**TO-DO ITEM**:
Find every line below with "уполномоченным" in it and give only how many there are.

**RECORD EXTRACTS**:
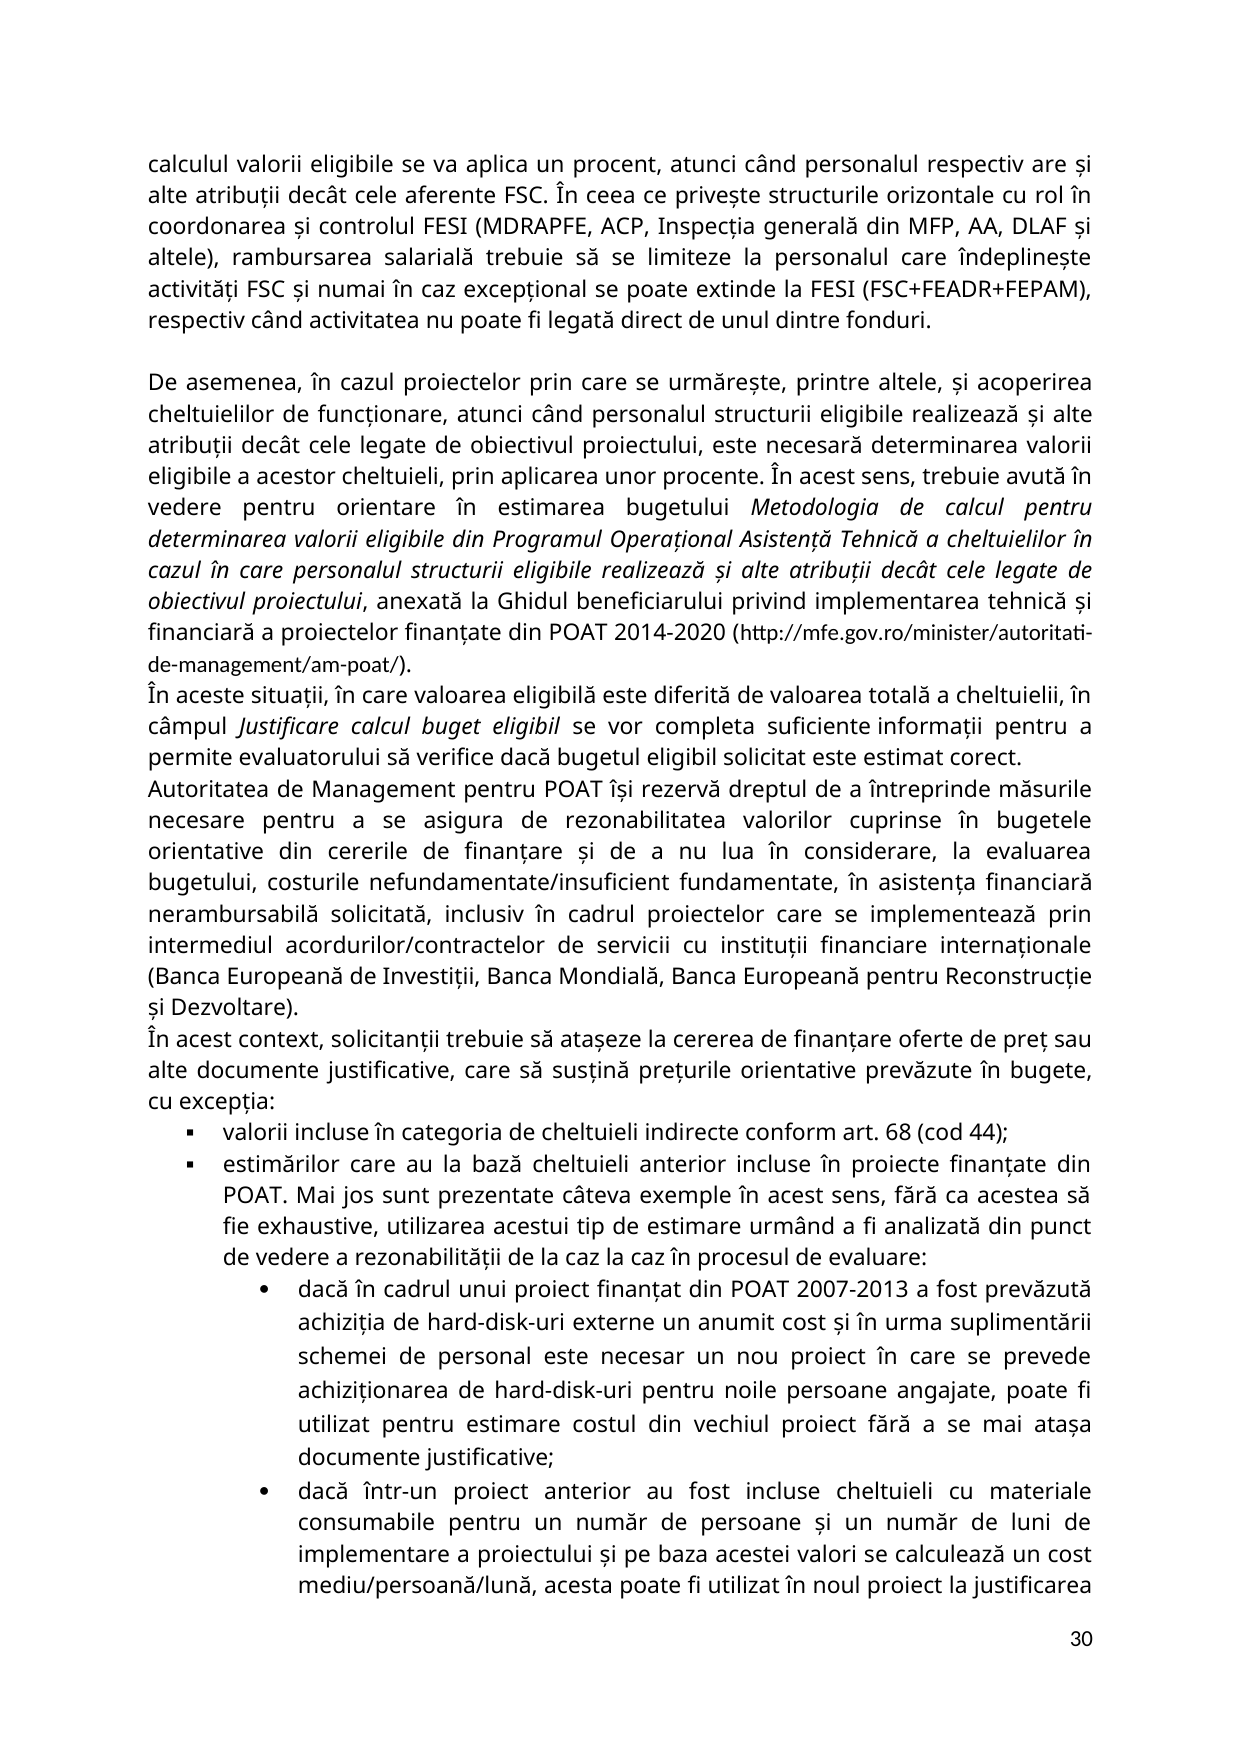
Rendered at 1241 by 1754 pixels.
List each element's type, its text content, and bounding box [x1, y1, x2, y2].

list estimărilor care au la bază cheltuieli anterior incluse în proiecte finanțate din POAT. Mai jos sunt prezentate câteva exemple în acest sens, fără ca acestea să fie exhaustive, utilizarea acestui tip de estimare urmând a fi analizată din punct de vedere a rezonabilității de la caz la caz în procesul de evaluare: [185, 1148, 1093, 1273]
text Autoritatea de Management pentru POAT îşi rezervă dreptul de a întreprinde măsurile necesare pentru a se asigura de rezonabilitatea valorilor cuprinse în bugetele orientative din cererile de finanţare şi de a nu lua în considerare, la evaluarea bugetului, costurile nefundamentate/insuficient fundamentate, în asistenţa financiară nerambursabilă solicitată, inclusiv în cadrul proiectelor care se implementează prin intermediul acordurilor/contractelor de servicii cu instituții financiare internaționale (Banca Europeană de Investiții, Banca Mondială, Banca Europeană pentru Reconstrucție și Dezvoltare). [148, 773, 1093, 1023]
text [148, 148, 1093, 335]
text În acest context, solicitanţii trebuie să ataşeze la cererea de finanțare oferte de preţ sau alte documente justificative, care să susţină preţurile orientative prevăzute în bugete, cu excepția: [148, 1023, 1093, 1116]
list dacă în cadrul unui proiect finanțat din POAT 2007-2013 a fost prevăzută achiziția de hard-disk-uri externe un anumit cost și în urma suplimentării schemei de personal este necesar un nou proiect în care se prevede achiziționarea de hard-disk-uri pentru noile persoane angajate, poate fi utilizat pentru estimare costul din vechiul proiect fără a se mai atașa documente justificative; [260, 1273, 1093, 1473]
text De asemenea, în cazul proiectelor prin care se urmăreşte, printre altele, şi acoperirea cheltuielilor de funcţionare, atunci când personalul structurii eligibile realizează şi alte atribuţii decât cele legate de obiectivul proiectului, este necesară determinarea valorii eligibile a acestor cheltuieli, prin aplicarea unor procente. În acest sens, trebuie avută în vedere pentru orientare în estimarea bugetului Metodologia de calcul pentru determinarea valorii eligibile din Programul Operaţional Asistenţă Tehnică a cheltuielilor în cazul în care personalul structurii eligibile realizează şi alte atribuţii decât cele legate de obiectivul proiectului, anexată la Ghidul beneficiarului privind implementarea tehnică și financiară a proiectelor finanțate din POAT 2014-2020 (http://mfe.gov.ro/minister/autoritati-de-management/am-poat/). [148, 366, 1093, 679]
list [260, 1475, 1093, 1600]
list valorii incluse în categoria de cheltuieli indirecte conform art. 68 (cod 44); [185, 1116, 1093, 1148]
text În aceste situaţii, în care valoarea eligibilă este diferită de valoarea totală a cheltuielii, în câmpul Justificare calcul buget eligibil se vor completa suficiente informații pentru a permite evaluatorului să verifice dacă bugetul eligibil solicitat este estimat corect. [148, 679, 1093, 773]
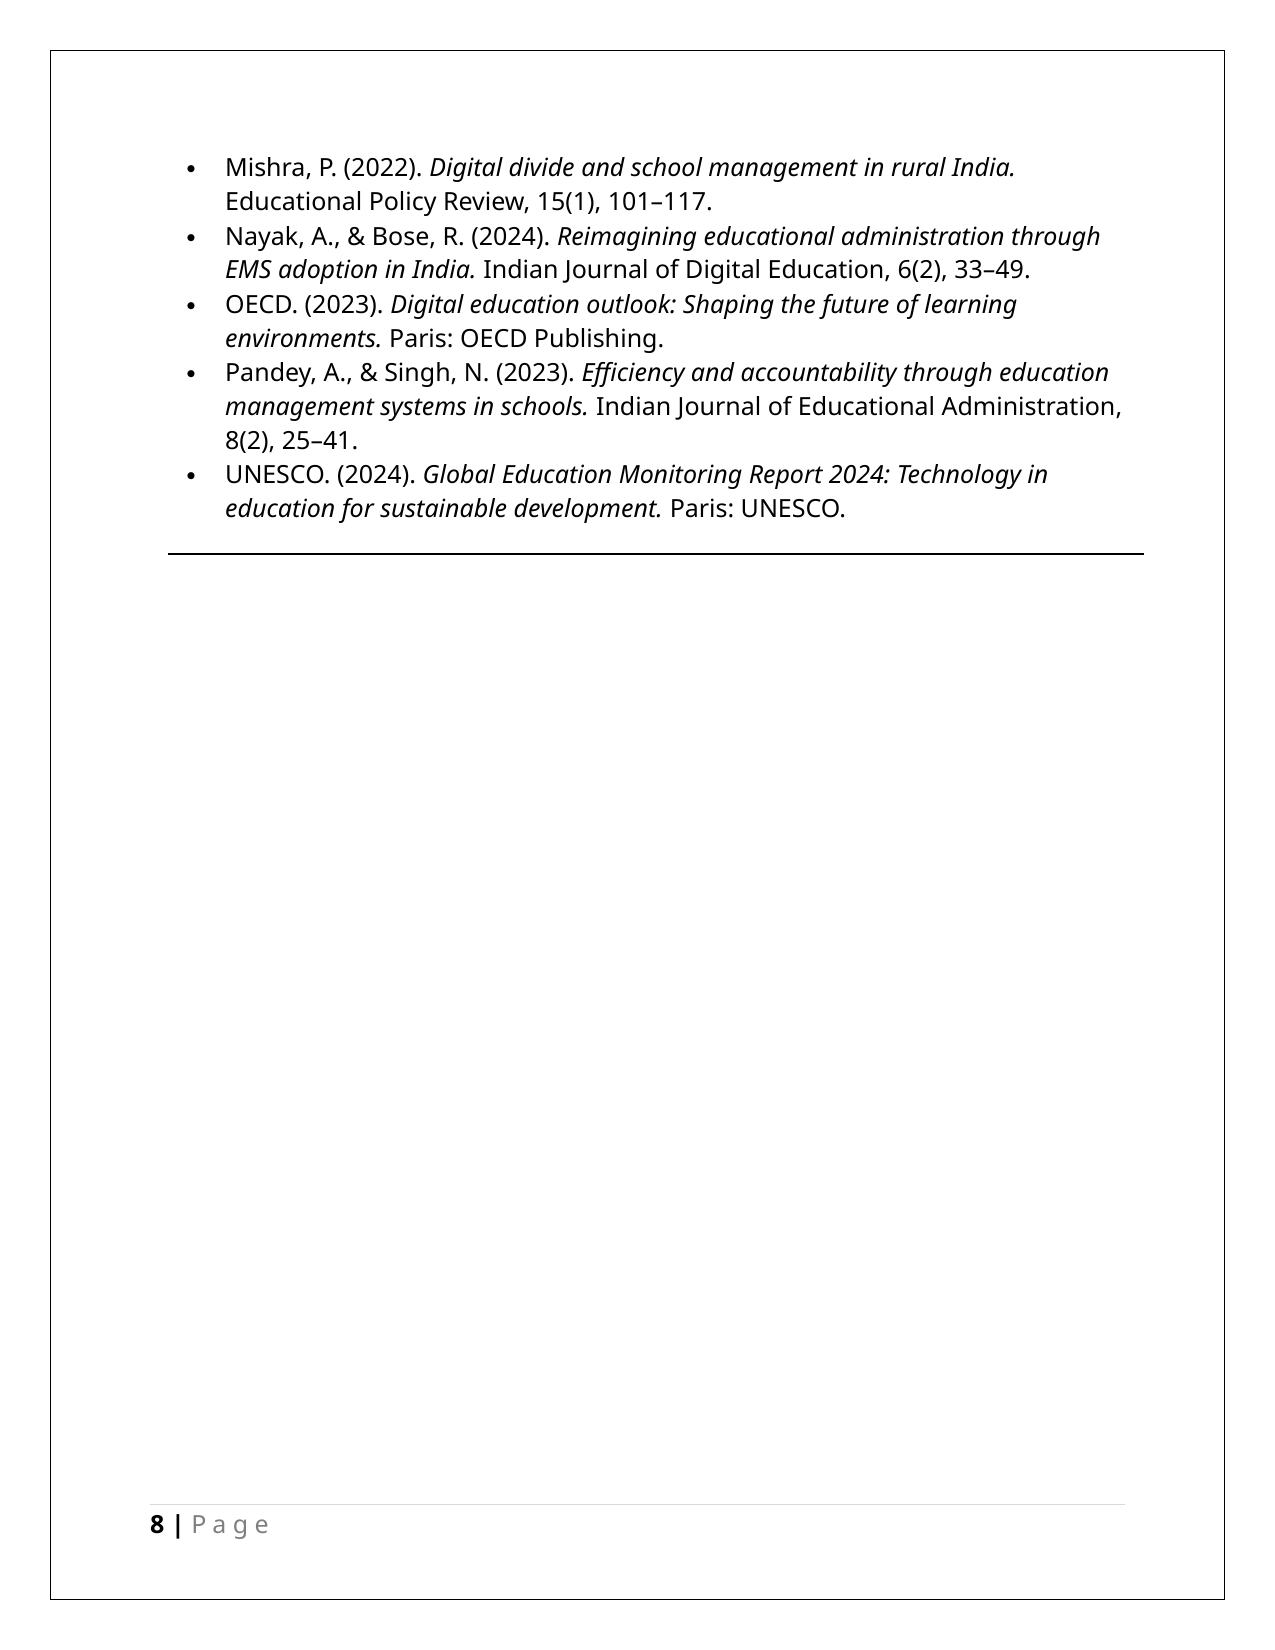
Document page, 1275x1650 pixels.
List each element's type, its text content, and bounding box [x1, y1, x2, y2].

list UNESCO. (2024). Global Education Monitoring Report 2024: Technology in education for sustainable development. Paris: UNESCO. [187, 457, 1125, 525]
list OECD. (2023). Digital education outlook: Shaping the future of learning environments. Paris: OECD Publishing. [187, 286, 1125, 354]
list Mishra, P. (2022). Digital divide and school management in rural India. Educational Policy Review, 15(1), 101–117. [187, 150, 1125, 218]
list Nayak, A., & Bose, R. (2024). Reimagining educational administration through EMS adoption in India. Indian Journal of Digital Education, 6(2), 33–49. [187, 218, 1125, 286]
list Pandey, A., & Singh, N. (2023). Efficiency and accountability through education management systems in schools. Indian Journal of Educational Administration, 8(2), 25–41. [187, 354, 1125, 457]
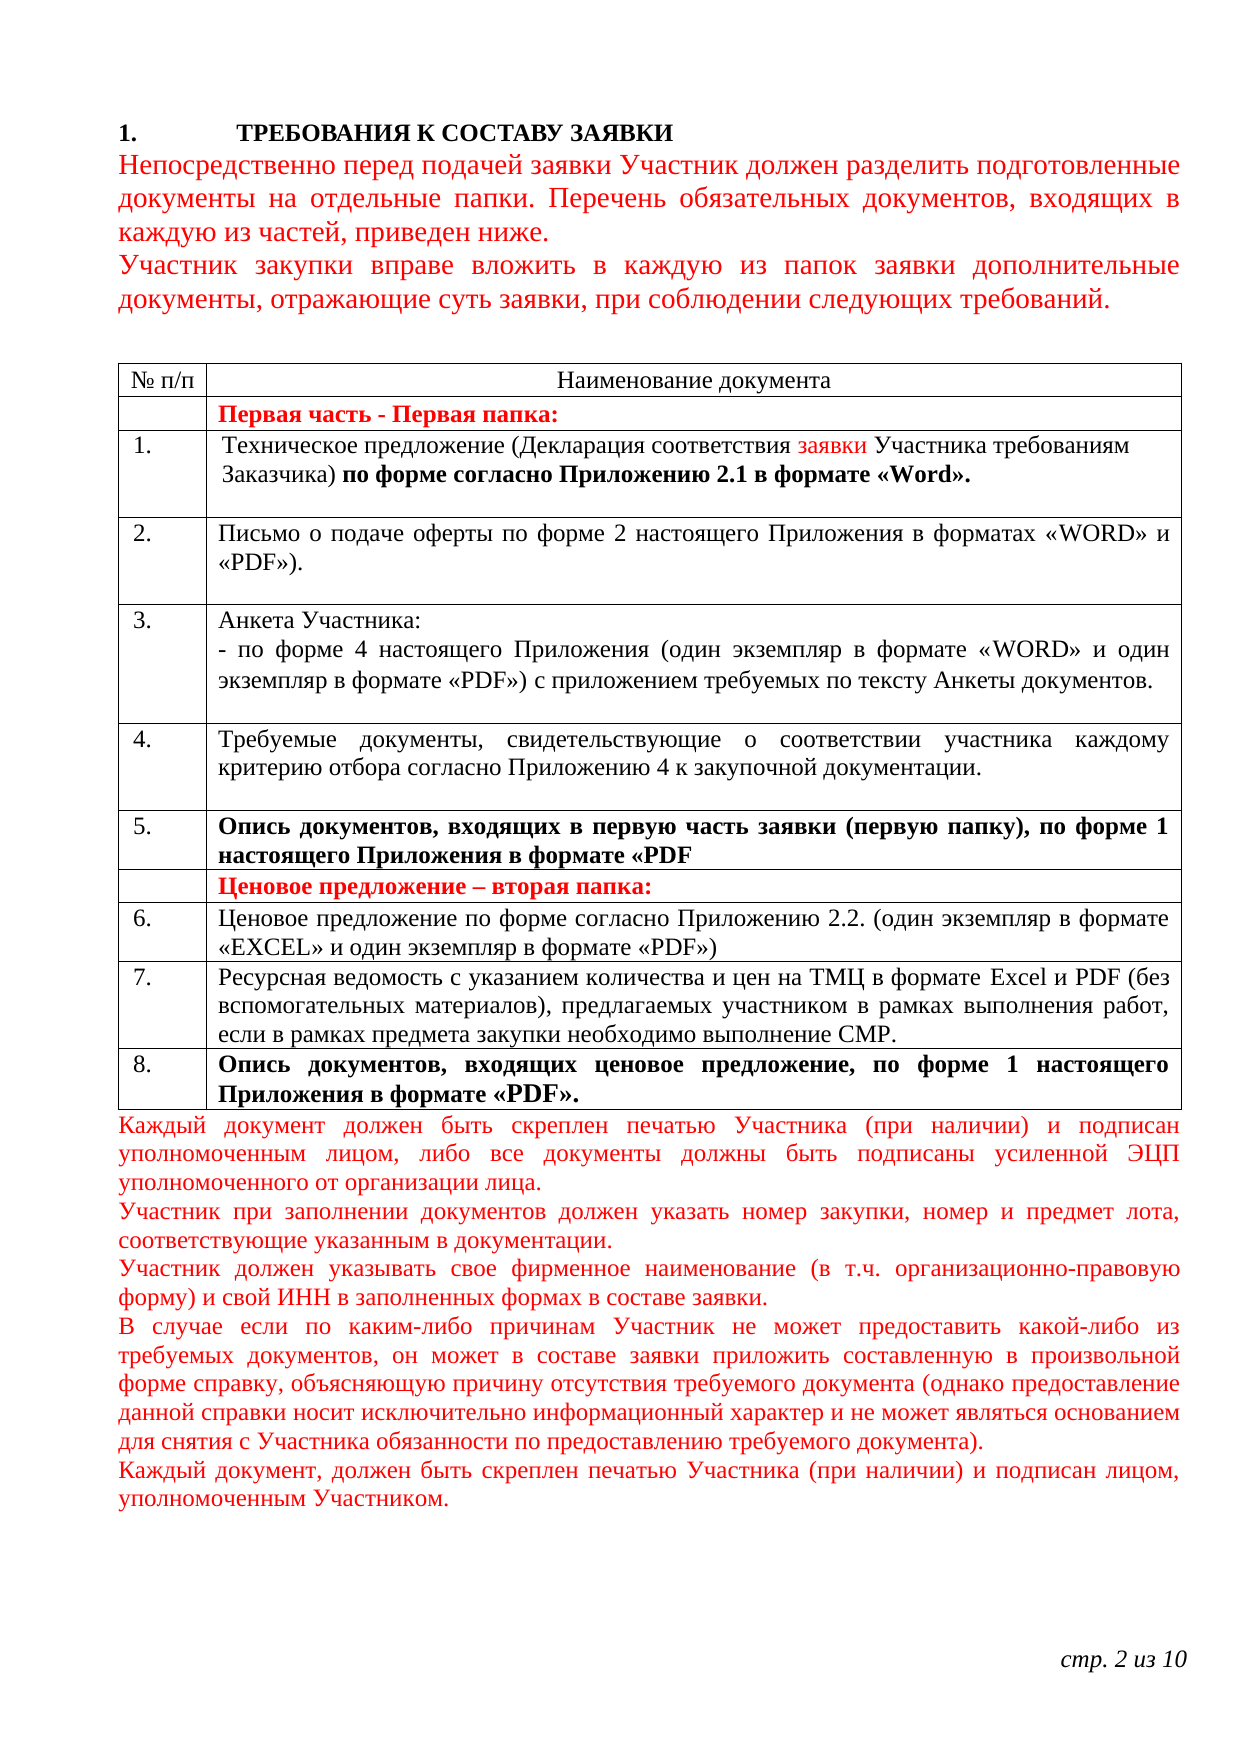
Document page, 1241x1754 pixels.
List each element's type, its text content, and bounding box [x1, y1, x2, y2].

list Непосредственно перед подачей заявки Участник должен разделить подготовленные документы на отдельные папки. Перечень обязательных документов, входящих в каждую из частей, приведен ниже. [118, 147, 1181, 247]
table_cell [119, 903, 206, 961]
table_cell [119, 962, 206, 1048]
table_cell Ресурсная ведомость с указанием количества и цен на ТМЦ в формате Excel и PDF (без вспомогательных материалов), предлагаемых участником в рамках выполнения работ, если в рамках предмета закупки необходимо выполнение СМР. [207, 962, 1181, 1048]
table_cell Опись документов, входящих в первую часть заявки (первую папку), по форме 1 настоящего Приложения в формате «PDF [207, 811, 1181, 868]
table_cell Письмо о подаче оферты по форме 2 настоящего Приложения в форматах «WORD» и «PDF»). [207, 518, 1181, 604]
table_cell [119, 518, 206, 604]
table_cell Анкета Участника: - по форме 4 настоящего Приложения (один экземпляр в формате «WORD» и один экземпляр в формате «PDF») c приложением требуемых по тексту Анкеты документов. [207, 605, 1181, 723]
list В случае если по каким-либо причинам Участник не может предоставить какой-либо из требуемых документов, он может в составе заявки приложить составленную в произвольной форме справку, объясняющую причину отсутствия требуемого документа (однако предоставление данной справки носит исключительно информационный характер и не может являться основанием для снятия с Участника обязанности по предоставлению требуемого документа). [118, 1311, 1181, 1455]
list Каждый документ должен быть скреплен печатью Участника (при наличии) и подписан уполномоченным лицом, либо все документы должны быть подписаны усиленной ЭЦП уполномоченного от организации лица. [118, 1110, 1181, 1196]
table_cell Опись документов, входящих ценовое предложение, по форме 1 настоящего Приложения в формате «PDF». [207, 1049, 1181, 1109]
list Участник должен указывать свое фирменное наименование (в т.ч. организационно-правовую форму) и свой ИНН в заполненных формах в составе заявки. [118, 1253, 1181, 1311]
table_cell [119, 397, 206, 429]
list Участник закупки вправе вложить в каждую из папок заявки дополнительные документы, отражающие суть заявки, при соблюдении следующих требований. [118, 247, 1181, 314]
table_cell Техническое предложение (Декларация соответствия заявки Участника требованиям Заказчика) по форме согласно Приложению 2.1 в формате «Word». [207, 431, 1181, 517]
table_header № п/п [119, 364, 206, 396]
list Участник при заполнении документов должен указать номер закупки, номер и предмет лота, соответствующие указанным в документации. [118, 1196, 1181, 1253]
subtitle ТРЕБОВАНИЯ К СОСТАВУ ЗАЯВКИ [118, 118, 1181, 147]
table_cell Ценовое предложение по форме согласно Приложению 2.2. (один экземпляр в формате «EXCEL» и один экземпляр в формате «PDF») [207, 903, 1181, 961]
table_cell Первая часть - Первая папка: [207, 397, 1181, 429]
table_cell Требуемые документы, свидетельствующие о соответствии участника каждому критерию отбора согласно Приложению 4 к закупочной документации. [207, 724, 1181, 810]
table_cell [119, 1049, 206, 1109]
table_cell Ценовое предложение – вторая папка: [207, 870, 1181, 902]
table_cell [119, 724, 206, 810]
table_cell [119, 811, 206, 868]
table_cell [119, 431, 206, 517]
table_cell [119, 870, 206, 902]
table_header Наименование документа [207, 364, 1181, 396]
table_cell [119, 605, 206, 723]
list Каждый документ, должен быть скреплен печатью Участника (при наличии) и подписан лицом, уполномоченным Участником. [118, 1455, 1181, 1512]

**PROBLEM SOLUTION**:
2